Restate word for word the span that opens with the line containing "root of tail: (44, 156)" and closes with the final line of the data; give only those lines.
- - -
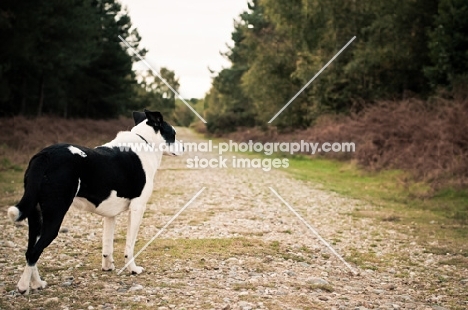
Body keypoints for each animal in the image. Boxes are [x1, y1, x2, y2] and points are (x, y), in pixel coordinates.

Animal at [7, 110, 183, 294]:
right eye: (173, 134)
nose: (184, 147)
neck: (146, 142)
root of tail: (44, 156)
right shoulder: (138, 208)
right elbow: (130, 245)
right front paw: (133, 269)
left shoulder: (110, 215)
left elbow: (107, 245)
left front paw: (108, 267)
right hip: (54, 216)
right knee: (34, 252)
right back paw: (23, 287)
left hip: (36, 217)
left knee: (30, 250)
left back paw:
- - -
:: Expected answer ::
root of tail: (44, 156)
right shoulder: (138, 208)
right elbow: (130, 245)
right front paw: (133, 269)
left shoulder: (110, 215)
left elbow: (107, 245)
left front paw: (108, 267)
right hip: (54, 216)
right knee: (34, 252)
right back paw: (23, 287)
left hip: (36, 217)
left knee: (30, 250)
left back paw:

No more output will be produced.